Problem requirements
Copy out the data below with no changes, omitting the pictures.

[Start of Attachment]

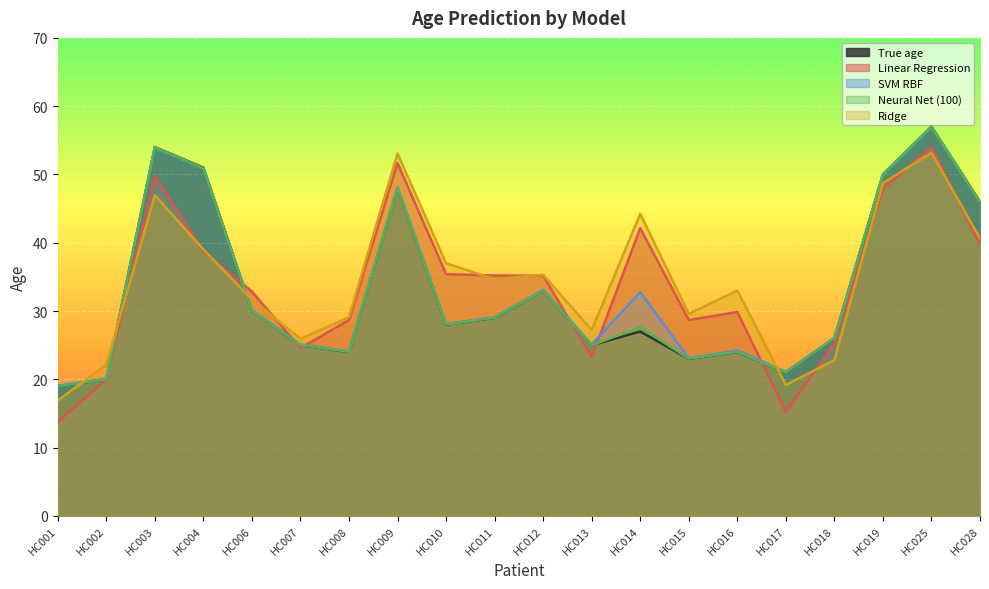

Which category has the lowest value in the SVM RBF series?

HC001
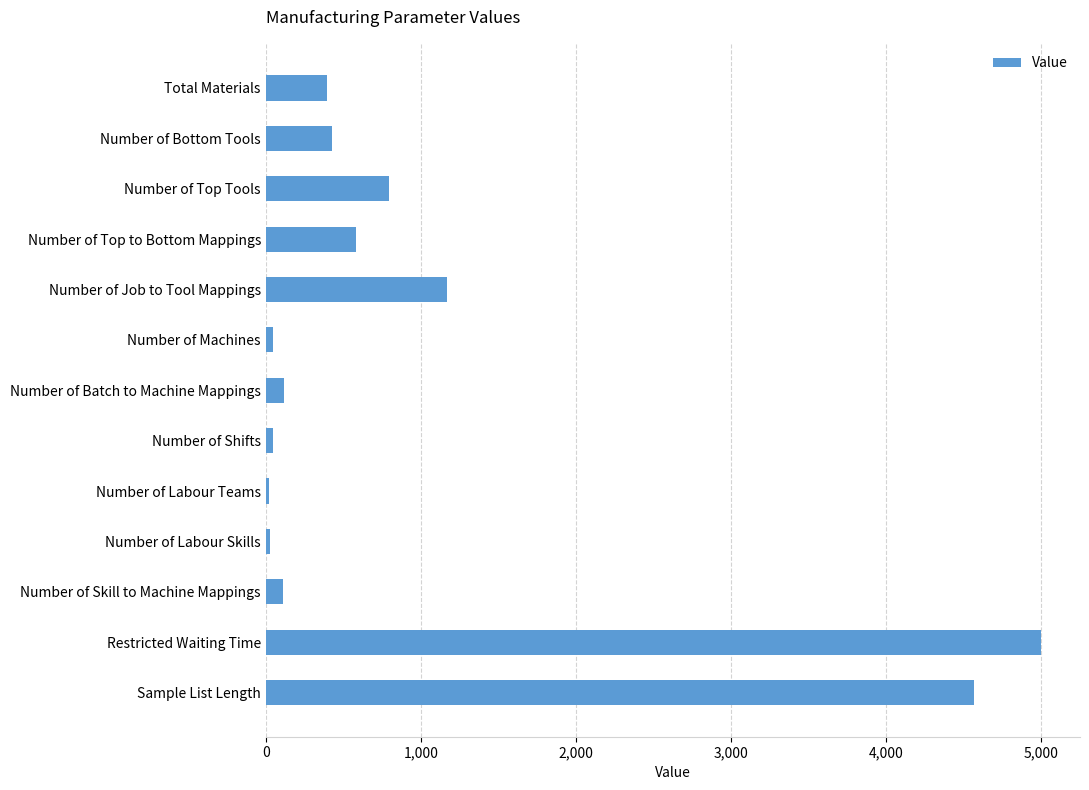

What is the smallest value displayed?

21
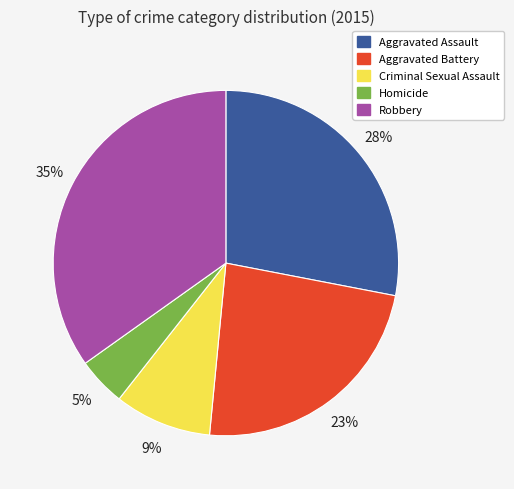

The Homicide slice represents 5% of the pie. True or false?

True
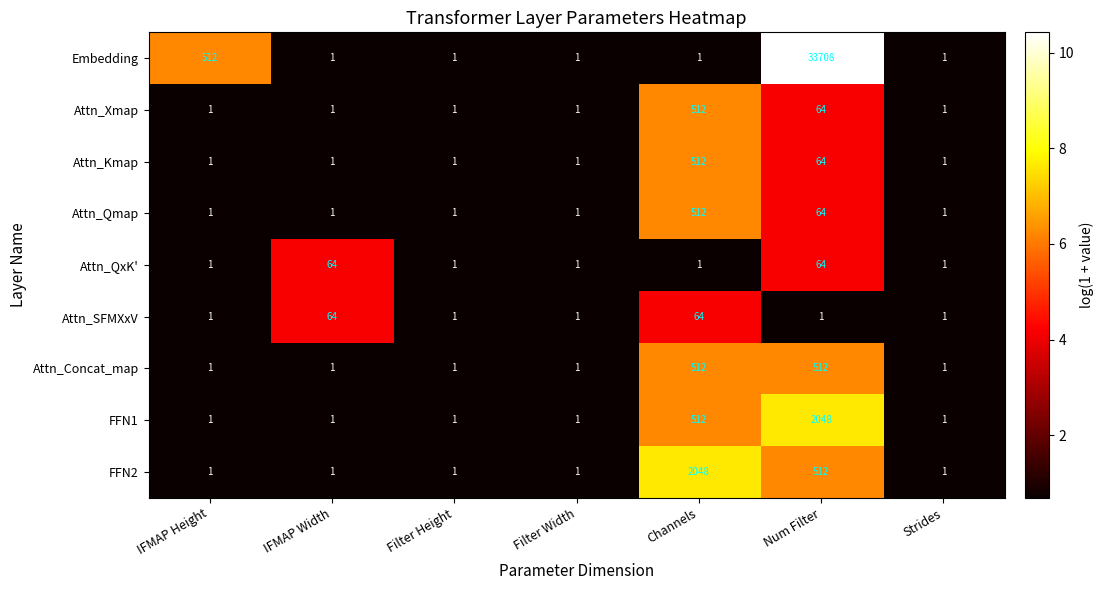

What is the maximum value for Attn_Qmap?

512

[End of Attachment]

Response to the exercise
Which category has the lowest value in the SVM RBF series?

HC001

What is the smallest value displayed?

21

The Homicide slice represents 5% of the pie. True or false?

True

What is the maximum value for Attn_Qmap?

512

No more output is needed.